Despite major improvements in the perioperative outcome of pancreas surgery, the prognosis of pancreatic cancer after curative resection remains poor. Adjuvant chemotherapy increases disease-free and overall survival, but this treatment cannot be offered to a significant proportion of patients due to the surgical morbidity. In contrast, almost all patients can receive (neo)adjuvant chemotherapy before surgery. This treatment is safe and effective, and has resulted in a median survival of 26.5 months in a recent phase II trial. Moreover, neoadjuvant chemotherapy improves the nutritional status of patients with pancreatic cancer. This multicenter phase III trial (NEOPAC) has been designed to explore the efficacy of neoadjuvant chemotherapy.

══════

◆ Exercise tasks
A – In the text on pancreatic cancer, what median survival did the recent phase II trial report?
B – Please print the text on pancreatic cancer between "Despite major improvements" and "of neoadjuvant chemotherapy.", inclusive.

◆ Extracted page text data

══════

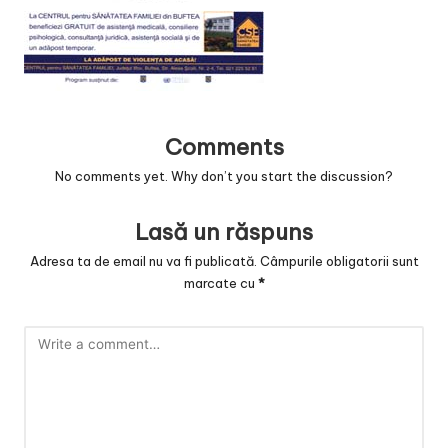
v
a
c
O
Comments
nl
No comments yet. Why don’t you start the discussion?
in
e
Lasă un răspuns
Adresa ta de email nu va fi publicată.
Câmpurile obligatorii sunt
marcate cu
*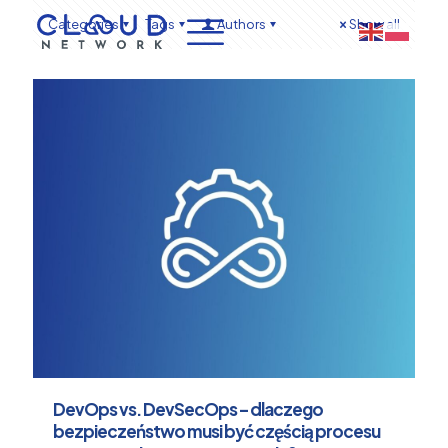
Categories
Tags
Authors
Show all
DevOps vs. DevSecOps – dlaczego
bezpieczeństwo musi być częścią procesu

══════

◆ Expected results
A – 26.5 months

B –
Despite major improvements in the perioperative outcome of pancreas surgery, the prognosis of pancreatic cancer after curative resection remains poor. Adjuvant chemotherapy increases disease-free and overall survival, but this treatment cannot be offered to a significant proportion of patients due to the surgical morbidity. In contrast, almost all patients can receive (neo)adjuvant chemotherapy before surgery. This treatment is safe and effective, and has resulted in a median survival of 26.5 months in a recent phase II trial. Moreover, neoadjuvant chemotherapy improves the nutritional status of patients with pancreatic cancer. This multicenter phase III trial (NEOPAC) has been designed to explore the efficacy of neoadjuvant chemotherapy.